Pourquoi sommes-nous encore et toujours si attirés – fascinés ! – par les intérieurs des célébrités ? Pourquoi ces gens ont-ils le pouvoir de ferrer notre regard ? Ils sont « rich and famous », cela suffit à enclencher notre voyeurisme élémentaire. Ils appartiennent au cinéma, à la musique, au gotha… Ils sont des personnages publics, leur maison nous concerne, non ? Et, depuis le confinement et ses apartés de stars filmées chez elles, les découvertes peuvent vous chambouler une vie.

C’est clair, on n’éprouve pas le même picotement jubilatoire devant l’appartement refait des inondés de La Réole que devant le bureau-cave à vin de Patrick Bruel. On l’a vu, la curiosité peut se retourner contre l’icône. On n’a pas oublié le déferlement d’attaques à propos du canapé de Vanessa Paradis. Avec cette vieillerie usée, la malheureuse avait sans doute voulu faire « peuple ». Grave erreur d’appréciation. Vanessa, c’est Chanel ou rien.

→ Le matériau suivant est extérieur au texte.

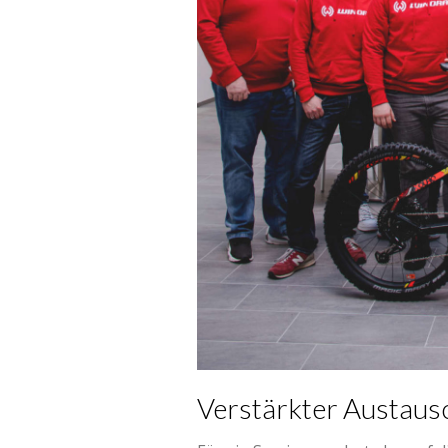
Verstärkter Austaus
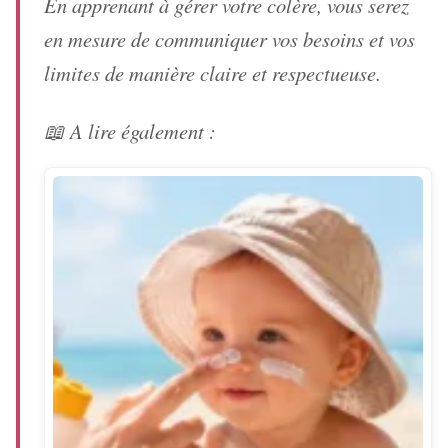
En apprenant à gérer votre colère, vous serez
en mesure de communiquer vos besoins et vos
limites de manière claire et respectueuse.
📖 A lire également :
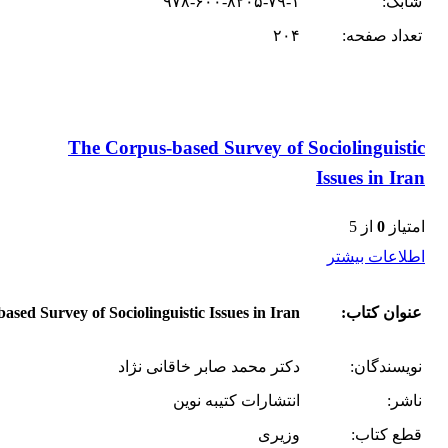
شابک:
۹۷۸-۶۰۰-۸۲۰۵-۷۹-۱
تعداد صفحه:
۲۰۴
The Corpus-based Survey of Sociolinguistic
Issues in Iran
امتیاز
0
از 5
اطلاعات بیشتر
عنوان کتاب:
sed Survey of Sociolinguistic Issues in Iran
نویسندگان:
دکتر محمد صابر خاقانی نژاد
ناشر:
انتشارات کتیبه نوین
قطع کتاب:
وزیری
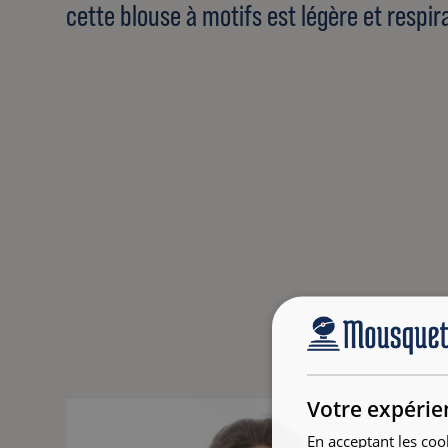
cette blouse à motifs est légère et respir
Votre expérie
En acceptant les coo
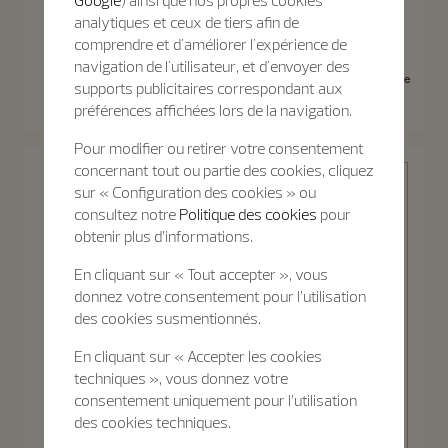
analytiques et ceux de tiers afin de
comprendre et d'améliorer l'expérience de
Patrimony
navigation de l'utilisateur, et d'envoyer des
Patrimony
Patrimony Phase De Lune Date
supports publicitaires correspondant aux
Patrimony Automatique
Rétrograde
préférences affichées lors de la navigation.
40 mm - Or blanc
42.5 mm - Or blanc
Pour modifier ou retirer votre consentement
concernant tout ou partie des cookies, cliquez
sur « Configuration des cookies » ou
consultez notre
Politique des cookies
pour
obtenir plus d’informations.
En cliquant sur « Tout accepter », vous
donnez votre consentement pour l’utilisation
Patrimony
des cookies susmentionnés.
En cliquant sur « Accepter les cookies
techniques », vous donnez votre
consentement uniquement pour l’utilisation
Découvrir la
Patrimony
des cookies techniques.
Collection
Patrimony Automatique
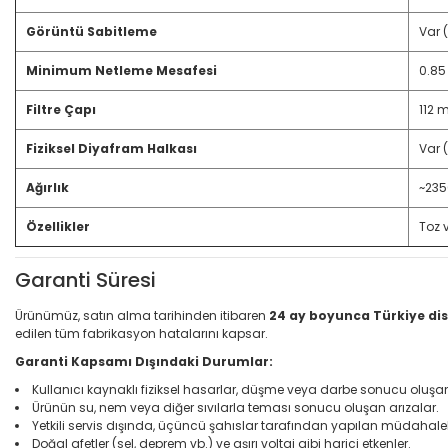
Görüntü Sabitleme
Var 
Minimum Netleme Mesafesi
0.85
Filtre Çapı
112
Fiziksel Diyafram Halkası
Var (
Ağırlık
~235
Özellikler
Toz 
Garanti Süresi
Ürünümüz, satın alma tarihinden itibaren
24 ay boyunca Türkiye dis
edilen tüm fabrikasyon hatalarını kapsar.
Garanti Kapsamı Dışındaki Durumlar:
Kullanıcı kaynaklı fiziksel hasarlar, düşme veya darbe sonucu oluş
Ürünün su, nem veya diğer sıvılarla teması sonucu oluşan arızalar.
Yetkili servis dışında, üçüncü şahıslar tarafından yapılan müdahale
Doğal afetler (sel, deprem vb.) ve aşırı voltaj gibi harici etkenler.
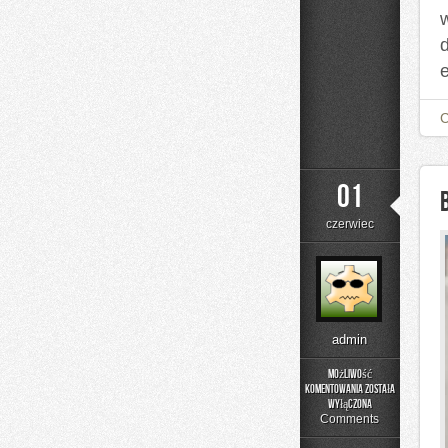
01
czerwiec
admin
Możliwość
komentowania
została
Buty
wyłączona
sportowe
Comments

Les Américains, eux, sont champions. Souvenons-nous de notre délectation mi-stupéfaite, mi-railleuse devant le baroque rococo de Donald Trump qui nous ouvrait son penthouse à New York. Stuc, velours, dorures et pampilles. Un portrait délicieusement « bad taste ». Et notre intuition confirmée : comme une satisfaction de ne pas manger de ce pain-là. Plus tentante, la maison californienne de Gwyneth Paltrow – qui a construit son business sur son intimité – révèle à la perfection son admirable style classique-chic : coquille d’œuf et blancs cassés. Mais sa cuisine nickel, tellement studio Harcourt qu’elle fait pitié : oui, l’actrice jeûne la moitié de l’année.